→ **What to do**:
Repeat the listing below word for word, minus the pictures.

→ **Data segment**:
##############################

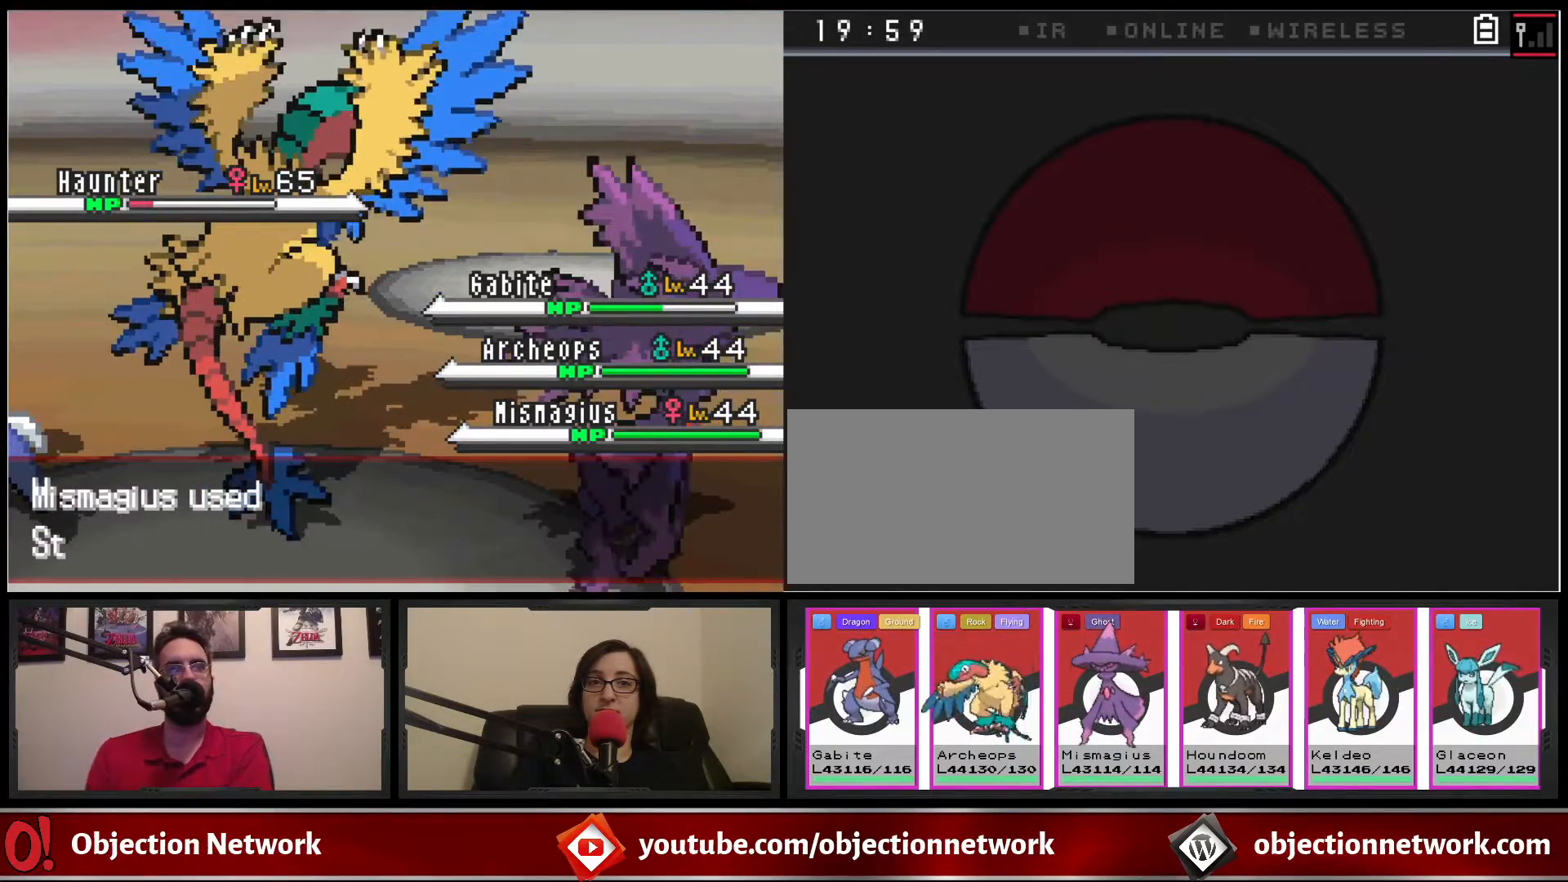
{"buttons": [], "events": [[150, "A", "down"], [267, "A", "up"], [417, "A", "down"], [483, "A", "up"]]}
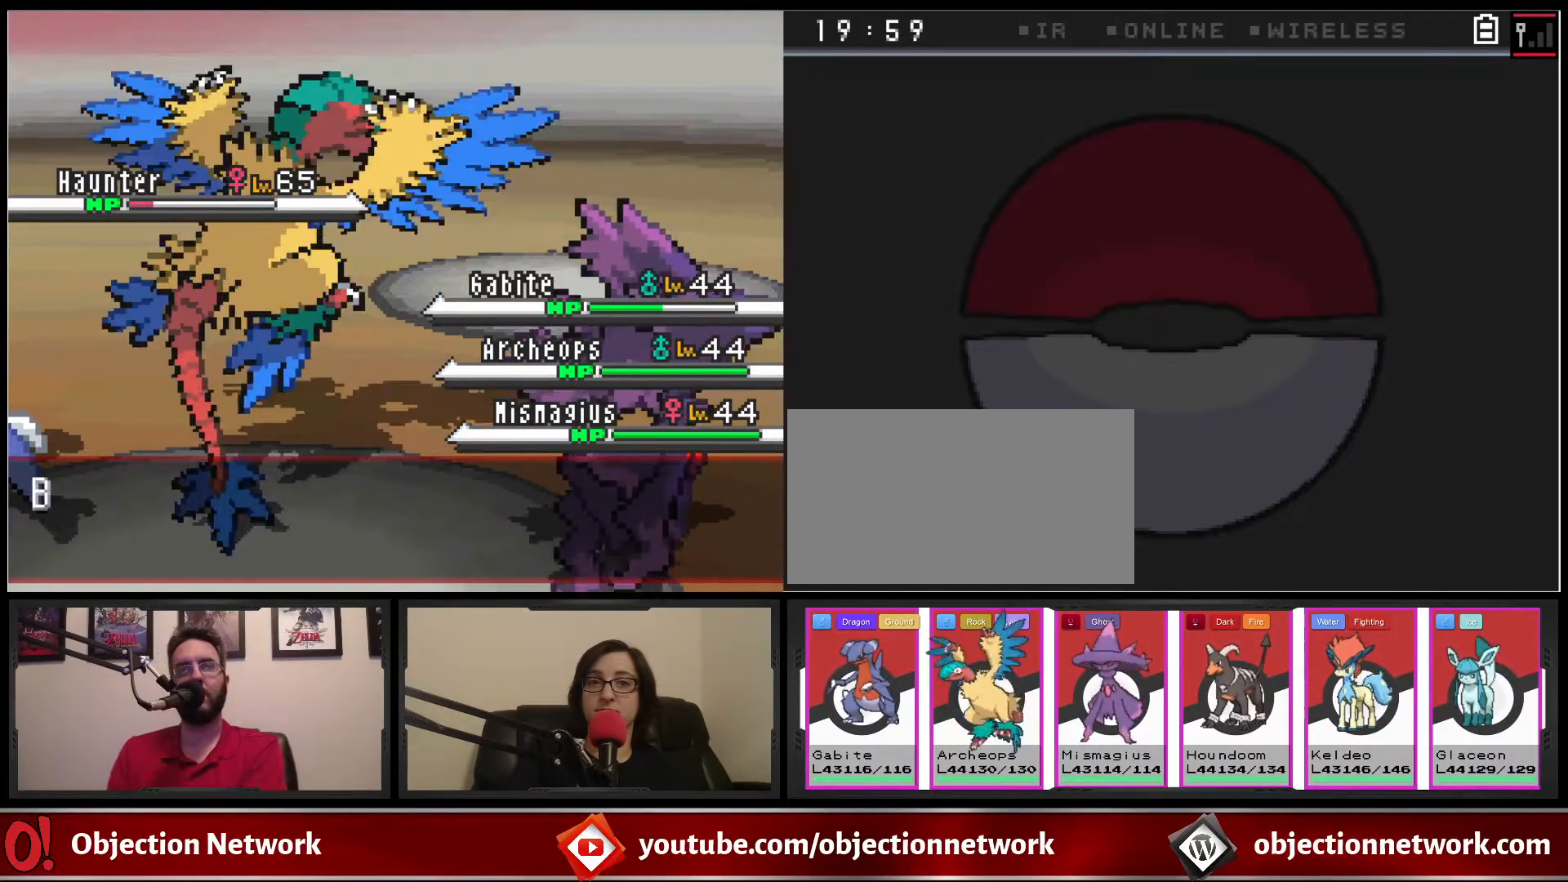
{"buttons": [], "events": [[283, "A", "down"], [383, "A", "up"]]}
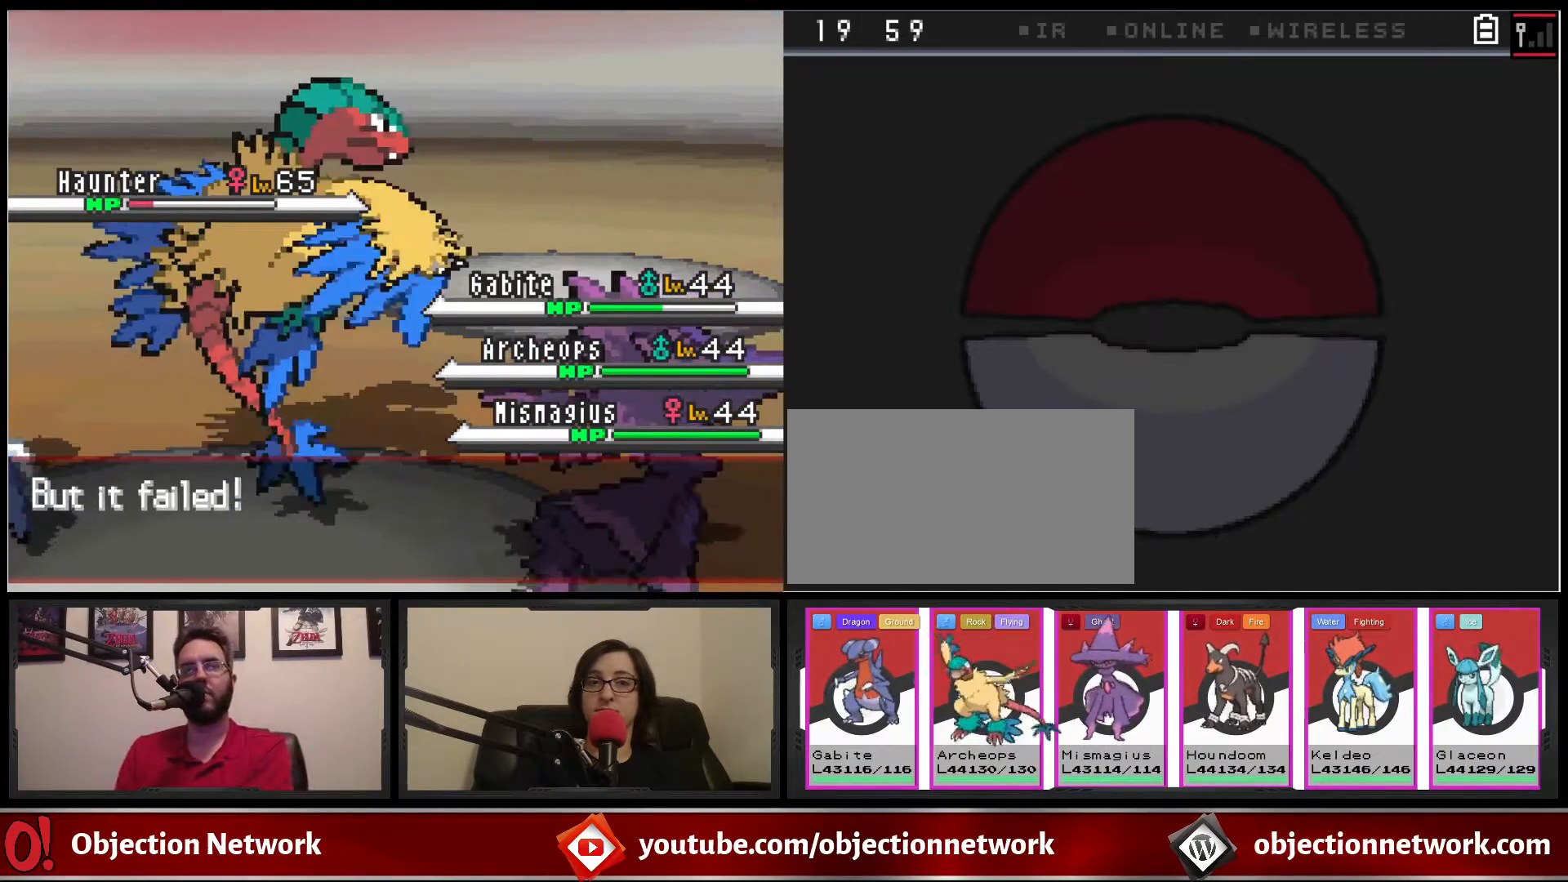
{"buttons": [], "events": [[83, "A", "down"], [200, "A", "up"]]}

##############################

→ **Task output**:
{"buttons": [], "events": [[150, "A", "down"], [267, "A", "up"], [417, "A", "down"], [483, "A", "up"]]}
{"buttons": [], "events": [[283, "A", "down"], [383, "A", "up"]]}
{"buttons": [], "events": [[83, "A", "down"], [200, "A", "up"]]}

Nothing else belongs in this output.